Researchers attributed the operations of a Russia-linked APT group, known as Cadet Blizzard, to the Russian General Staff Main Intelligence Directorate (GRU). This distinction is important because Cadet Blizzard is considered distinct from other APT groups under the control of the Russian military intelligence GRU, such as Forest Blizzard (STRONTIUM) and Seashell Blizzard (IRIDIUM).
What sets Cadet Blizzard apart from other Russia-linked APT groups is the level of disruption caused by their operations. Microsoft highlights that Cadet Blizzard’s activities are highly disruptive in nature. They engage in operations that involve significant damage and disruption, including wiping attacks, which intentionally destroy or delete data on targeted systems.
The Microsoft Threat Intelligence Center (MSTIC) initially identified Cadet Blizzard as DEV-0586, a threat group engaging in destructive malware attacks against multiple organizations in Ukraine in January 2022. Notably, this activity occurred a month before the invasion of Ukraine, indicating that Cadet Blizzard was active prior to the escalation of the conflict.
Cadet Blizzard gained attention for their creation and deployment of the WhisperGate wiper, a type of malicious software designed to destroy or erase data on targeted systems. In addition to conducting destructive attacks, the group was also observed defacing the websites of several Ukrainian organizations, adding to the disruptive nature of their operations.
The analysts believe that Cadet Blizzard has been active since at least 2020. Their primary targets have been government services, law enforcement agencies, non-profit and non-governmental organizations, IT service providers and consulting firms, as well as emergency services in Ukraine.
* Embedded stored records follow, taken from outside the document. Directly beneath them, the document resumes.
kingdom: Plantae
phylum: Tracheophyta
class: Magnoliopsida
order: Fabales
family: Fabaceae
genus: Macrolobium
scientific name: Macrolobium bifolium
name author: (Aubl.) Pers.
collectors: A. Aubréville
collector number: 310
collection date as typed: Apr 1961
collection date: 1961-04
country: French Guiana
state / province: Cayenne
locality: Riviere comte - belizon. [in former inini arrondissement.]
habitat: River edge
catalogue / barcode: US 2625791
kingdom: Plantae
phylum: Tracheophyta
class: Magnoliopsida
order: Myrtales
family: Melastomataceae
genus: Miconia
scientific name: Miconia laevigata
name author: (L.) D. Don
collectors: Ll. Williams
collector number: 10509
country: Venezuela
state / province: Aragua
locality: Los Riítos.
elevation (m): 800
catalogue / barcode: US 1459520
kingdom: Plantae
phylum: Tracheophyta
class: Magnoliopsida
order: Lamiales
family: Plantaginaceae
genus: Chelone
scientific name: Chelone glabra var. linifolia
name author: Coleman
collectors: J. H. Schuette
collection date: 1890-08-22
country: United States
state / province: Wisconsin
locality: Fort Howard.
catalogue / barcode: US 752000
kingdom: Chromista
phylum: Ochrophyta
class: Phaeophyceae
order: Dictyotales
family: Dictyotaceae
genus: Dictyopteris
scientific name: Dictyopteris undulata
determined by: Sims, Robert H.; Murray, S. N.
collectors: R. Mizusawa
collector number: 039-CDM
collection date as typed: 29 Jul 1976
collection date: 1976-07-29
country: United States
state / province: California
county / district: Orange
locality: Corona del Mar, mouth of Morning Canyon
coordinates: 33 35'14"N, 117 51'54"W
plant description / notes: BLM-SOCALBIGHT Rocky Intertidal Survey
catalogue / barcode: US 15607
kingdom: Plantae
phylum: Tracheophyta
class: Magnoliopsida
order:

This indicates a focus on critical sectors and entities involved in governance, security, and public services.
“Cadet Blizzard is a Russian GRU-sponsored threat group that Microsoft began tracking following disruptive and destructive events occurring at multiple government agencies in Ukraine in mid-January 2022.” they published.
Microsoft has reported a recent increase in the activity of the Cadet Blizzard APT group in January 2023. During this period, the group conducted multiple operations targeting entities in Ukraine as well as in Europe. Researchers have observed that the group maintains an active presence throughout the week, operating seven days a week. Notably, the group tends to carry out their operations during off-business hours of their primary European targets.
The researchers have raised concerns that Cadet Blizzard may potentially target NATO member states that are actively supporting the military operations of the Ukrainian government. This indicates a potential strategic interest in countries involved in supporting Ukraine’s defense and security efforts.
“In addition to Ukraine, it also focuses on NATO member states involved in providing military aid to Ukraine”, they conclude.